The eye opener for me was to think of the Lenten fast. No meat, no oil (except omega 3s from fish), no eggs, no dairy. The OLD fast. This is basically the sugar diet.
And the science says that if you do something like this, super low oil/low protein, for a period (not long term), then the body goes and finds all the oils in your system and uses them up. When your body runs on carbs only, it’s super easy to digest and gives it a rest. You’re able to heal and repair. It makes sense that God wouldn’t tell us something bad.
Absolutely! Great point!
One of the questions I have involves releasing PUFAs from the body's fat storage.

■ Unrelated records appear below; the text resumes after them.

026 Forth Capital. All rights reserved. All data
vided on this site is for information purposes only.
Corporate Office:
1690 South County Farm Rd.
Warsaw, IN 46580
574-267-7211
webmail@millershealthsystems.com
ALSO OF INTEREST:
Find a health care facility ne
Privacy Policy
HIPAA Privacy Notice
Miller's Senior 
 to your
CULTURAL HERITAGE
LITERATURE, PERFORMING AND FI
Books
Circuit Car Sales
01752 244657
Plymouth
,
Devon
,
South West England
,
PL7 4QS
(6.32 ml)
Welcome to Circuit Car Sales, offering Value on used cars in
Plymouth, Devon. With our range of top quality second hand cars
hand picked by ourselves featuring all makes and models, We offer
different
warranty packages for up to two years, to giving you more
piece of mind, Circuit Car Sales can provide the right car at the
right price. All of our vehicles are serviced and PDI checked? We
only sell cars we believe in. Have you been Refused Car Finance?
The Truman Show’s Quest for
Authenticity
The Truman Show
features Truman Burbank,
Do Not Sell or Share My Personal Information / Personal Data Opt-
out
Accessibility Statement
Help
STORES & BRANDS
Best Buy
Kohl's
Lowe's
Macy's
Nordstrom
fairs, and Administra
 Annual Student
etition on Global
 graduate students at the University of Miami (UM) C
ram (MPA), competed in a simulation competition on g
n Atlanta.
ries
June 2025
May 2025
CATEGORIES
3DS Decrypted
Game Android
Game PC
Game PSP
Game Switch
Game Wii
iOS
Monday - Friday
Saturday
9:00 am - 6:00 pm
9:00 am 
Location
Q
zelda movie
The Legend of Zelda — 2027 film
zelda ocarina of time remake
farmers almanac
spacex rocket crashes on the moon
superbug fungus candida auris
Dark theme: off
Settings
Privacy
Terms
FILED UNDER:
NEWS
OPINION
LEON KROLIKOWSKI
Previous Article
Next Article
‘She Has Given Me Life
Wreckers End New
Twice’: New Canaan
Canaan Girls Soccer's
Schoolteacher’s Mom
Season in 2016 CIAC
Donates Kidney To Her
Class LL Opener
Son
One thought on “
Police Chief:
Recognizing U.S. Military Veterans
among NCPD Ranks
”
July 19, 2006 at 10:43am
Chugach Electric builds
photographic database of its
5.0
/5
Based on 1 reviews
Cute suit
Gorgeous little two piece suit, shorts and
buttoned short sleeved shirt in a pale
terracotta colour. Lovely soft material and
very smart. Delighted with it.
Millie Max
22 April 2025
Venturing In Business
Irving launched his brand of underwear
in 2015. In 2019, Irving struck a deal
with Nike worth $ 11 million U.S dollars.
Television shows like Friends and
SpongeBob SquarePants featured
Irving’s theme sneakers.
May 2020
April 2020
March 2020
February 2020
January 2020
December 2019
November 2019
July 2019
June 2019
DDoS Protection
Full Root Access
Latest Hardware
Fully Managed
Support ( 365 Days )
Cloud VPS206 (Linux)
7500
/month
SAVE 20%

I haven't started researching this yet, but the little I've come across seems to indicate that you don't want to go full spectrum fat burn - say, by a ketogenic diet - not only because you don't want to be in chronic fat oxidation, i.e. stress mode - but because you don't want to flood your bloodstream with these freed up PUFAs.
What I've so far been able to garner is that the ketogenic protocol will slow the metabolism, crash the thyroid, release mountains of fat into the blood, and overstimulate the stress response - so that in the long term you wreck your metabolism, stress your liver, raise cortisol, adrenaline, and estrogen, and make yourself less insulin sensitive.
If you eat - and possibly supplement (aspirin and niacinamide?) - in a manner calculated to slow down fatty acid oxidation, you may still lose weight by healing the metabolism, given that the heart, muscles and kidney like fat for energy, and so the body is always burning fat even when making good use of glucose metabolism.
Based on that idea, I am trying to keep dietary fat as saturated as possible, and under 60 grams per day.